To comment, please open your gmail account. Thank you.
A fellow priest of Fr Bryan Buenger, a priest of the Palmerston North Diocese, describes my remarks on this blog in relation to the latter and his return to the US as "perceptive", and adds, "he hasn't taken this decision without a lot of thought".
A lay person says she "can't sniff a rat". But she wonders if Bishop Drennan is sincere in his offer to extend his visa. Her husband, a staunch Protestant (so perhaps not realizing the nature of the spousal commitment made by a priest with his people the Church - a commitment deeply honoured, I'd say, by Fr Buenger), says "the poor bloke just wants to go home, for goodness' sake".
A third comment comes from someone in PN who's in the know. He says my PP won't speak supportively of Fr Bryan's priestly ministry in Tararua because the PP is "still in the position of dependency on the ordinary" (in 'ordinary' language, the bishop).
In his letter to Tararua parishioners, the bishop reportedly said he's prepared to appeal for an extension to his visa, but that Fr Bryan doesn't want it. Tararua parishioners will be wondering a) why the bishop isn't moving heaven and earth to keep a priest of Fr Bryan's calibre, a priest capable of pastoring four churches between Dannevirke and Pahiatua and b) what are Fr Bryan's reasons - reportedly described by Fr Bryan to his parishioners as "significant considerations" - for not wanting that extension.
Meanwhile, my PP is telling his 'Parish Team' that the bishop personally asked the Minister of Immigration to extend the visa but the Minister refused to intervene.
If this is a case of a priest finding the care of such a large parish, geographically, a cross too heavy to carry on his own, we lay people need to be told. We should be asked to get down on our knees, for heaven's sake (I say that advisedly), and pray for our priests, and for more priests.
Even if Fr Bryan's considerations are personal, this diocese has dire need of not just the occasional, casual "for more vocations, Lord hear us", but sustained, intense prayer, offering the Most Holy Sacrifice of the Mass, and the Rosary, for the intention not of 'more vocations' but of good, holy priests. God is always calling boys and men to the priesthood, but plugged in and wired up as they are now with digital distractions, they're on a different wave length; they can't hear His sweet invitations.
The Diocese of Palmerston North needs clarity on this issue. Lumen Gentium (Vat II) emphasizes "the importance of lay faithful in maintaining … the Catholic faith". Well, to maintain the faith, lay faithful need to be trusted with the facts.
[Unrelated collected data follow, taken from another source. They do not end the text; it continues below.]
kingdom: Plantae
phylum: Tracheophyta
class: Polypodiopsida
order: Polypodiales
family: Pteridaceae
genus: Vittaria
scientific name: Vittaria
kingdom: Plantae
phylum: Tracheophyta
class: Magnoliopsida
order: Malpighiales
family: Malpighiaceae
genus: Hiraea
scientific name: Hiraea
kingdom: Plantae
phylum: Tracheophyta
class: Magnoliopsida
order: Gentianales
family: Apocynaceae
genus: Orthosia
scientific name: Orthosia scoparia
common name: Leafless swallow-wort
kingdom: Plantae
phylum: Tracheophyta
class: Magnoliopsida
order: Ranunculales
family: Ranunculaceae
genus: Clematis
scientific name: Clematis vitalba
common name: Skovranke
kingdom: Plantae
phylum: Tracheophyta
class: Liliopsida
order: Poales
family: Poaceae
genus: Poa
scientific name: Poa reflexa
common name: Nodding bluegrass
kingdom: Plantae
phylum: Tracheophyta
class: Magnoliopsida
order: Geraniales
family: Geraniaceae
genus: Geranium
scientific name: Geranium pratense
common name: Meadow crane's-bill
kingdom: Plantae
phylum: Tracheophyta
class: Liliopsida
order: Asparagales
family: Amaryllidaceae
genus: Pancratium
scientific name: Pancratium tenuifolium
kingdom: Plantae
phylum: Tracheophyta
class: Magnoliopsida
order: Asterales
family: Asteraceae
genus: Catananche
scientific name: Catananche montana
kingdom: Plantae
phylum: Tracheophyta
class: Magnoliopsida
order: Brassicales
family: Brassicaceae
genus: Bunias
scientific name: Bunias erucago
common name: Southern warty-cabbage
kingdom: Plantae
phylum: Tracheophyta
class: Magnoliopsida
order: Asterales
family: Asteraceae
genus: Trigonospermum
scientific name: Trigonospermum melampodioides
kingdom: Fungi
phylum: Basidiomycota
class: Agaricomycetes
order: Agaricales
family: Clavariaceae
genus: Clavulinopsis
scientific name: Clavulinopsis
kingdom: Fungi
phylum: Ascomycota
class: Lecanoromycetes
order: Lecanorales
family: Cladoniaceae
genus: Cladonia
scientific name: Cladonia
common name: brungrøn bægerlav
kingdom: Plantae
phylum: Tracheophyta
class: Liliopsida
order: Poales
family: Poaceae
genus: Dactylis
For far too long the Church has hushed things up, with disastrous results.
Bishop Athanasius Schneider of Kazakhstan, a cleric who's earned an international reputation for defending the Catholic faith, warns against "a church of a relativistic or Protestant type". Speaking on the merely literal level, what is removing the tabernacle from its central position in the sanctuary to be replaced by the presider's chair, if not Protestant?
As demonstrated at the Cathedral of the Holy Spirit and Our Lady of Lourdes in PN - and most egregiously at Sacred Heart, Hastings and St Mary's, Taradale - that shifts the focus of the Mass from the Eucharistic Presence of Jesus Christ to the priest. It seems that in spite of the Instruction Redemptionis Sacramentum, such improper promotion of the priest what we do, in this diocese.
St Brigid's church in Pahiatua, also in Fr Buenger's patch, is currently undergoing renovation plans and, I'm reliably informed, along the lines of St Joseph's Dannevirke where the tabernacle is in its rightful place. Is the St Brigid's reno a 'significant' factor in Fr Bryan's decision to depart?
Bishop Schneider says "the clergy are afraid and intimidated because they're afraid of (losing) their positions". He adds that the Second Vatican Council says this is the laity's hour: "be defenders of the faith". And, I'm sure he would agree, defenders of the faithful priests.
"The Lord does not abandon His Church, even when the boat has taken on so much water as to be on the verge of capsizing" (Pope Benedict XVI).